**YOUR OBJECTIVE**:
Report every line in the records below that holds the word "prywatności".

┌──

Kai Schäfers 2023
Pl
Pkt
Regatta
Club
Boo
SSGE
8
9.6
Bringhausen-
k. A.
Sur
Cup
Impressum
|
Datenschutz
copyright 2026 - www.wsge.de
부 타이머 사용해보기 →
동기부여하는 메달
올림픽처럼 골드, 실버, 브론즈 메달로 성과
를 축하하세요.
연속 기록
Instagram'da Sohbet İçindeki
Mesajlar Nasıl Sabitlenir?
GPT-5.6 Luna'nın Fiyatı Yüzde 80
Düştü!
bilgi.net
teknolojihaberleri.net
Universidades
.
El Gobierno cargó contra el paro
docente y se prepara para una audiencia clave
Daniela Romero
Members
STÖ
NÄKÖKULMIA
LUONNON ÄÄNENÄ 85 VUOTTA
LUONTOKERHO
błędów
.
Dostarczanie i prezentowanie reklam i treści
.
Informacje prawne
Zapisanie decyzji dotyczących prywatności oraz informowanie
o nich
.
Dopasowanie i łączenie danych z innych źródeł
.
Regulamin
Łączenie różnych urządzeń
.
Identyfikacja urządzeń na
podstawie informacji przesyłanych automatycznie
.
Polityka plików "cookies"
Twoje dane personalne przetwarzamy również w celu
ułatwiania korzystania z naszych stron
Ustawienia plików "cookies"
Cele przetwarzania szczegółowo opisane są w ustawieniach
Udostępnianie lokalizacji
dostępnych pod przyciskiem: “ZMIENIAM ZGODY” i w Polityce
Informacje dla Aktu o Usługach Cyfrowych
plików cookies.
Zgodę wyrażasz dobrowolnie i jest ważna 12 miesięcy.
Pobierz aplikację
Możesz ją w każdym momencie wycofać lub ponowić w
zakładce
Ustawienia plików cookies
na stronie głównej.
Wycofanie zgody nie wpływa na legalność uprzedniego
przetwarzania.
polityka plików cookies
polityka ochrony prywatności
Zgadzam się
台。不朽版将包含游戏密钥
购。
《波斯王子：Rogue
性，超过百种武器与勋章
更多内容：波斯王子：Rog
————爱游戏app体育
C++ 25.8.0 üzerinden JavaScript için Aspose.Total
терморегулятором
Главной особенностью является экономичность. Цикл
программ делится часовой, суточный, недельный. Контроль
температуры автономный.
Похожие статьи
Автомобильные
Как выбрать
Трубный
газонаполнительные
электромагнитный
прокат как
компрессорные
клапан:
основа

└──
┌──

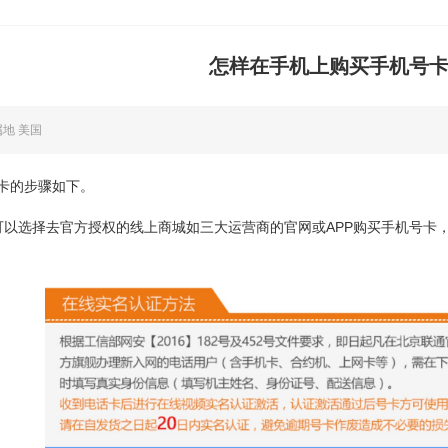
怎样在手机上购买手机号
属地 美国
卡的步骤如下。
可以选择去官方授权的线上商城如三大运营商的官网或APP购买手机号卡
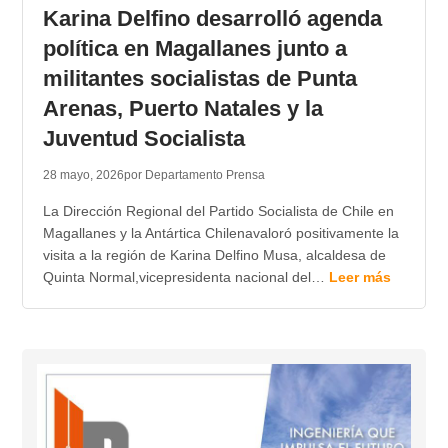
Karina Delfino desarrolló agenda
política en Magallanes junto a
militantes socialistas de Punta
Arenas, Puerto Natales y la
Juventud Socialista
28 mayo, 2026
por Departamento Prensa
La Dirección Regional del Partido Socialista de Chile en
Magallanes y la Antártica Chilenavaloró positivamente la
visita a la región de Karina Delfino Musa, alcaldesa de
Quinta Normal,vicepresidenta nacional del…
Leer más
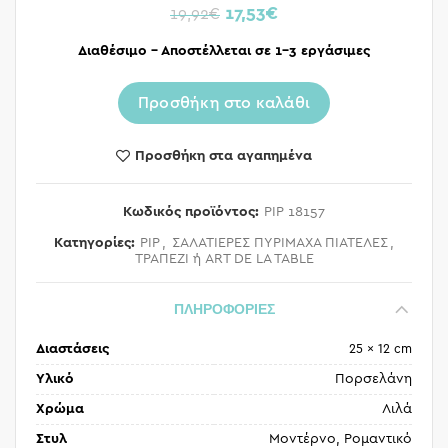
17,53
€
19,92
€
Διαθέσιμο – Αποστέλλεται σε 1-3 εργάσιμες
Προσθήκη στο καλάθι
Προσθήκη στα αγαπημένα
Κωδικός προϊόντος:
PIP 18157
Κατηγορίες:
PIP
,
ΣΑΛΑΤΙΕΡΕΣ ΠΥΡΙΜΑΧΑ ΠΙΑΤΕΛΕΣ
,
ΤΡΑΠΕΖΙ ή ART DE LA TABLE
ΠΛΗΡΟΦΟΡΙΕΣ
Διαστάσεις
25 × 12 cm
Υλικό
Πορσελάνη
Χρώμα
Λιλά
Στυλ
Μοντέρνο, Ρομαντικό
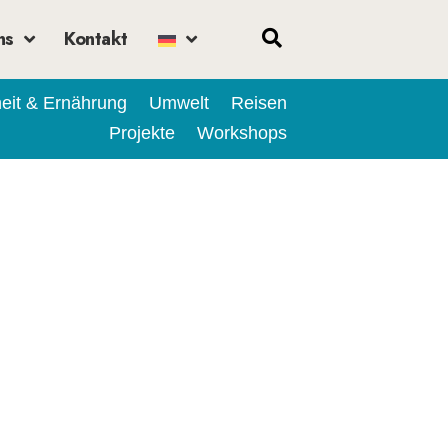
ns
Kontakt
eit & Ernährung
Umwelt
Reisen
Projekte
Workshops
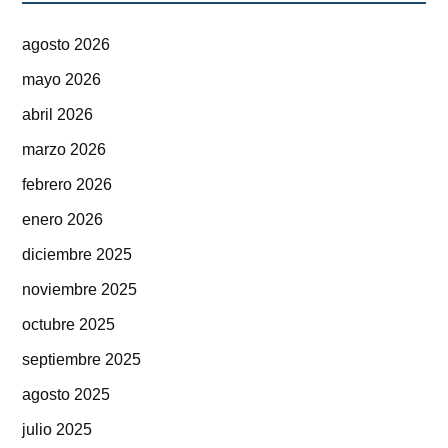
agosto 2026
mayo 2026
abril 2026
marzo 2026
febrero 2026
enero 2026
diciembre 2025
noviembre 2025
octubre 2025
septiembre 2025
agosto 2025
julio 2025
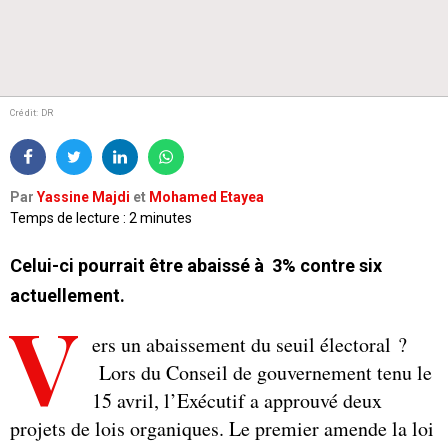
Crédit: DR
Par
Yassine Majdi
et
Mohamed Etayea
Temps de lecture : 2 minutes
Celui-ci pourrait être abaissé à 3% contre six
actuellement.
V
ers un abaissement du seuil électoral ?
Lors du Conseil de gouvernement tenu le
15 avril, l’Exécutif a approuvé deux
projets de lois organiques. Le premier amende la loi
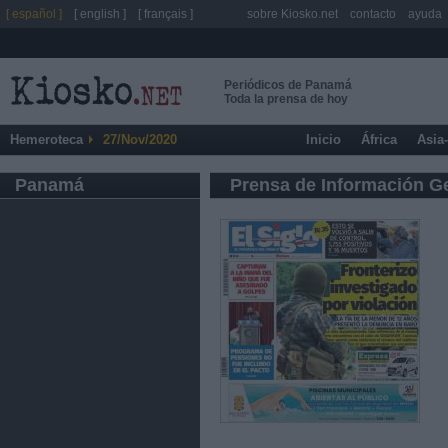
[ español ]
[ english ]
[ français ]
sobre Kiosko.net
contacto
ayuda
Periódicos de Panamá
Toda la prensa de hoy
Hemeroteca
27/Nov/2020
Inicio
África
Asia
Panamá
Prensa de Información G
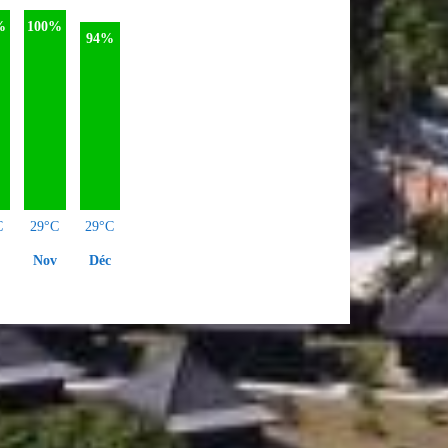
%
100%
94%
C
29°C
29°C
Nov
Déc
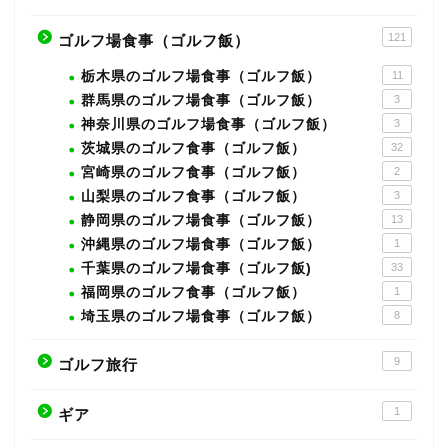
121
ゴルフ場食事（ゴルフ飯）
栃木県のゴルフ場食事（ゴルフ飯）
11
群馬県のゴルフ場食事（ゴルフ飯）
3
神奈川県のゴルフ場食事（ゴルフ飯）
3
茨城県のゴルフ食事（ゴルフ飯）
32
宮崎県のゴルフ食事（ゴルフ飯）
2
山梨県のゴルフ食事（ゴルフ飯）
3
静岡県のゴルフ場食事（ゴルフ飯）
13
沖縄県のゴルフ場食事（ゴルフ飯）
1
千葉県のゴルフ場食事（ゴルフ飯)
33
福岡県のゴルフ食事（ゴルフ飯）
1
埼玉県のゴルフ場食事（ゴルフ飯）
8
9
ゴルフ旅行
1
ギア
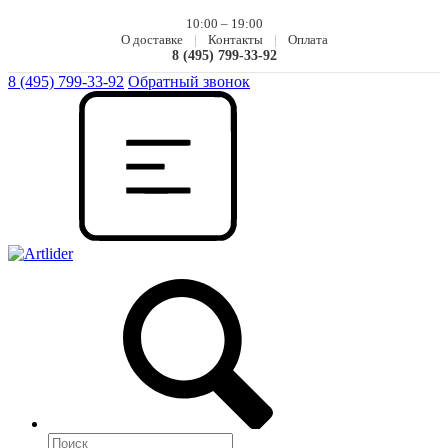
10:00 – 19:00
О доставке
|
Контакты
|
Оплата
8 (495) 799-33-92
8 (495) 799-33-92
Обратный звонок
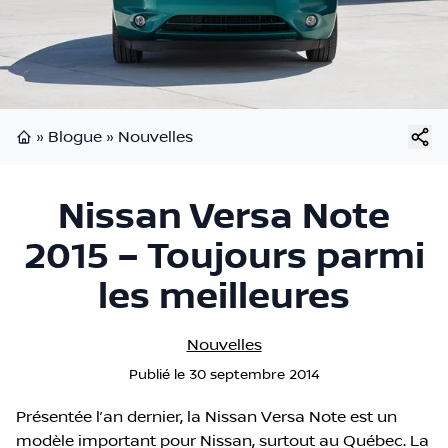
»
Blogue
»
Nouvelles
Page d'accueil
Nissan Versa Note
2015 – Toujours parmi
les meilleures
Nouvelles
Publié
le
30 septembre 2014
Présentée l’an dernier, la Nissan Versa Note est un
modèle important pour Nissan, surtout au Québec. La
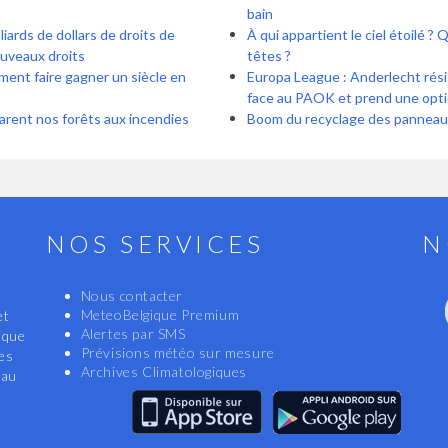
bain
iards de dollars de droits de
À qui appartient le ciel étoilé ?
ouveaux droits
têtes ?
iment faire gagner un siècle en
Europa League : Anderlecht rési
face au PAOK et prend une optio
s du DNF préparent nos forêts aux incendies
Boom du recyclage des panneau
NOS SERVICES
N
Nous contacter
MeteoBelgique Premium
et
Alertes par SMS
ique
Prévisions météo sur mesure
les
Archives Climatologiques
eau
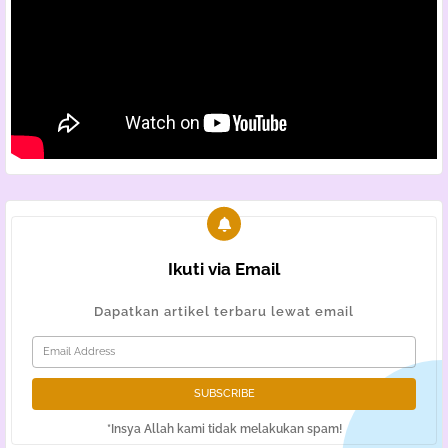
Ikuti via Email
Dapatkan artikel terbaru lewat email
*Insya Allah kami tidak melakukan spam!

└──
┌──

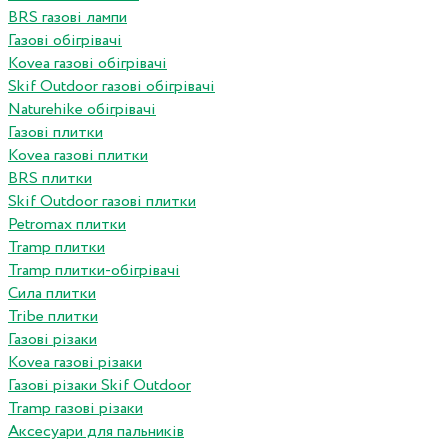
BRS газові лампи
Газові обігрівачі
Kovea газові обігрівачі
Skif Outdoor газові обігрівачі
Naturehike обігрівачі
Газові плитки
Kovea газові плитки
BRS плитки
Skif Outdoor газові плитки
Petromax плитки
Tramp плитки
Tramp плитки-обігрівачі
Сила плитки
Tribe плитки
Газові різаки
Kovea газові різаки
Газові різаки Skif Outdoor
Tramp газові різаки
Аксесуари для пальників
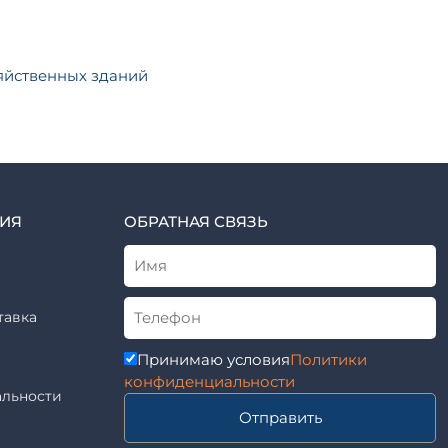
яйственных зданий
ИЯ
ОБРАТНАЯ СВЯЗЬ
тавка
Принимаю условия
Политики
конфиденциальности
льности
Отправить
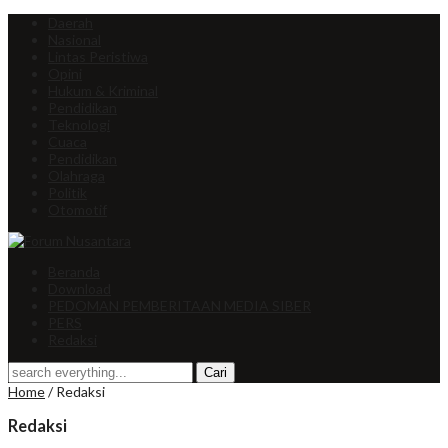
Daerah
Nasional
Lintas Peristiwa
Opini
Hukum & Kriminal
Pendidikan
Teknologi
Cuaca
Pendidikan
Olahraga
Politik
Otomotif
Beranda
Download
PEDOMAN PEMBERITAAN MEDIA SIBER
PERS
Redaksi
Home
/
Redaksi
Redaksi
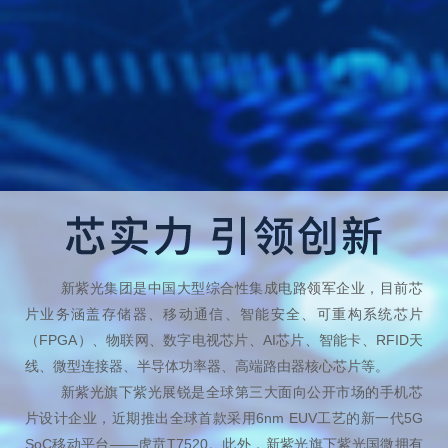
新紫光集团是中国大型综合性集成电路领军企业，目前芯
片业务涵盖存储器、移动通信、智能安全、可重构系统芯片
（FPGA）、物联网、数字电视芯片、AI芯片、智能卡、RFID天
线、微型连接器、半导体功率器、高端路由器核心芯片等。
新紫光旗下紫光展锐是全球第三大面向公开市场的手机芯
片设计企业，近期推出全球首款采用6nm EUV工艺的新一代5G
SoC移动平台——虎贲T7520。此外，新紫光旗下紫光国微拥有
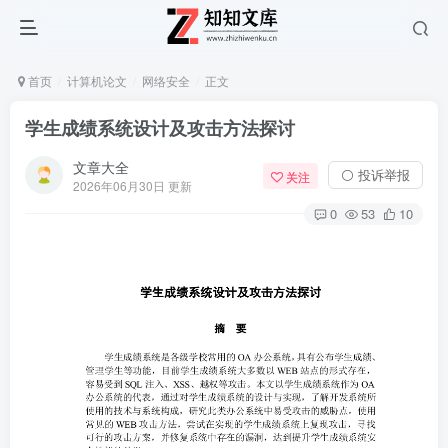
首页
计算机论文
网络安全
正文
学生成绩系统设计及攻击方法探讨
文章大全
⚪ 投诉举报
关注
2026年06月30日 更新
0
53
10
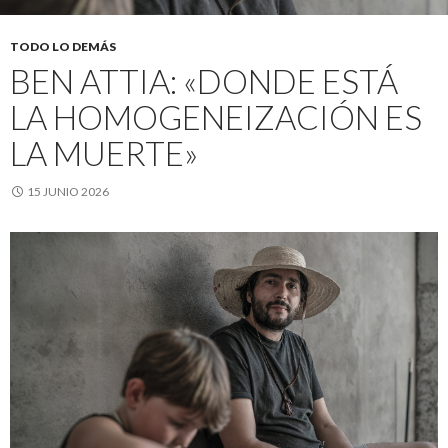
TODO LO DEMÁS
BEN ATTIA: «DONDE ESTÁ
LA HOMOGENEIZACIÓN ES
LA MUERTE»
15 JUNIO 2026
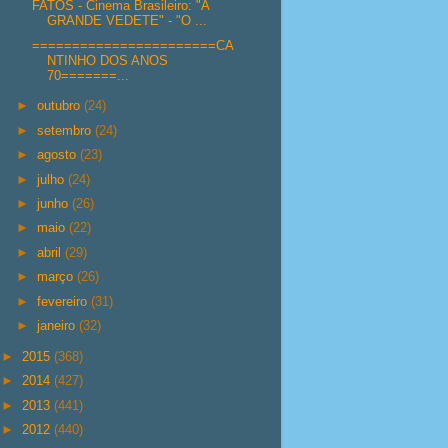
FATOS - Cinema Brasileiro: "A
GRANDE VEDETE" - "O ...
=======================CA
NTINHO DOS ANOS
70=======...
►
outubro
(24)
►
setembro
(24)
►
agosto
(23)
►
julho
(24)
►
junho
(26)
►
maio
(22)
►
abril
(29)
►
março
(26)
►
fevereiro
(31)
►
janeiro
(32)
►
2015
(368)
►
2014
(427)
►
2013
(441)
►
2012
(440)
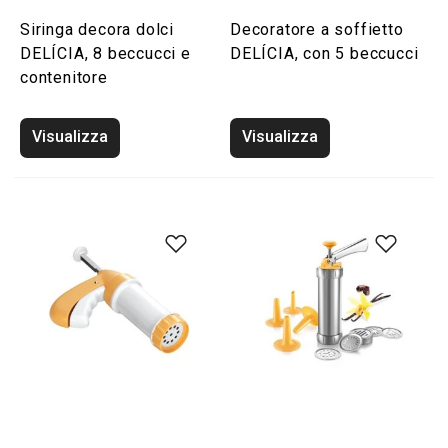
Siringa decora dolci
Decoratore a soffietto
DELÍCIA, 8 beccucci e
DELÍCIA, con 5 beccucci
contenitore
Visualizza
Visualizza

└──

**ANSWER BOX**:
Zapisanie decyzji dotyczących prywatności oraz informowanie
polityka ochrony prywatności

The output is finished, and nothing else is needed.